Amidst geopolitical upheaval, many see hopeful signs for renewed momentum on decarbonization. But what if this optimism actually amounts to a surrender?

It is hard to pinpoint the exact moment climate change ceased to be a salient political issue in the US and Europe. The US-Israeli attacks on Iran, Trump’s re-election, Israel’s invasion of Gaza, Russia’s invasion of Ukraine, the outbreak of COVID—all are plausible contenders, acute crises that seemed to push climate change to a blurry horizon. The need to decarbonize has not diminished, but the reasons now offered for energy transition are security, freedom, dominance, affordability—anything but climate change.

What is most striking about this rhetorical shift is the way it has been narrated as a reason to be hopeful about decarbonization’s prospects. This has been particularly pronounced since the closure of the Strait of Hormuz, quickly described as a potential catalyst for the energy transition. One consequence of the closure, Simon Mundy wrote in the Financial Times, “is likely to be an acceleration of the global shift to low-carbon energy”, or, as Bill McKibben put it in the New Yorker, states will clamour for low-cost renewables to avoid relying on an “indefensible, roughly twenty-one-mile-wide ditch” for cheap energy. Those that rely most on that ditch, mainly Asian states, have already begun to invest in renewables and electric vehicles—moves that could kick off long-term “demand destruction” for oil, as Kate Mackenzie suggests in her recent contribution. Matthew Zeitlin, likening the Iran war to the oil shocks of the 1970s—when high prices pushed France and Japan towards nuclear power, shrank cars, and spurred US investment in solar—suggests that something similar may happen today, with “ever-so-slight signs of a thaw toward renewables and in favour of an all-of-the-above strategy in the US.”

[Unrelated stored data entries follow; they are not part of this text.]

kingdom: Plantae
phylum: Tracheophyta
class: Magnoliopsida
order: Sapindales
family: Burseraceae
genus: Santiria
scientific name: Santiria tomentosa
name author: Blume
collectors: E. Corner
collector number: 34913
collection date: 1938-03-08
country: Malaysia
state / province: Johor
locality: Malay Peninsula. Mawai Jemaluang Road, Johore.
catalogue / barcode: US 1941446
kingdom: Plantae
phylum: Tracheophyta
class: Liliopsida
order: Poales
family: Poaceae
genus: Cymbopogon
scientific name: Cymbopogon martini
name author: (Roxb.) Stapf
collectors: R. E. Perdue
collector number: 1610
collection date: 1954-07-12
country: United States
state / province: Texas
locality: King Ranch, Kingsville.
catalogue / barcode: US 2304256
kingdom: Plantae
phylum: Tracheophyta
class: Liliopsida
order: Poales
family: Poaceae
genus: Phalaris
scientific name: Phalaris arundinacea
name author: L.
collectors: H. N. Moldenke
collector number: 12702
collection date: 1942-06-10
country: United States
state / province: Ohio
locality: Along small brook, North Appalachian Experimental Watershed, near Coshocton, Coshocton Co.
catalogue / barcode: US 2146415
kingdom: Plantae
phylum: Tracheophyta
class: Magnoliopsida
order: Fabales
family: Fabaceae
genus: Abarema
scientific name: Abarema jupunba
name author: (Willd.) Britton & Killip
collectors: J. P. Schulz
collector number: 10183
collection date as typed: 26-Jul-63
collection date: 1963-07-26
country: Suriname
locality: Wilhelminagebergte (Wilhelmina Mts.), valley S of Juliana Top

Some see an even more general truth in these signs: that the mercenary logics of national security and economic competitiveness offer stronger reasons to build renewables than concerns about climate change. As oil analyst Rory Johnston told Heatmap in March, “Energy security and affordability is a much more compelling political argument” for energy transition than curbing planet-warming emissions.

Given the urgency of moving away from fossil fuels, anything that convinces states to build renewables must be treated as a positive force. But does placing our hopes for an energy transition in the uncoordinated efforts of states to insulate their national economies from supply shocks not express a deep pessimism about the prospects of a deliberate and just response to the climate crisis?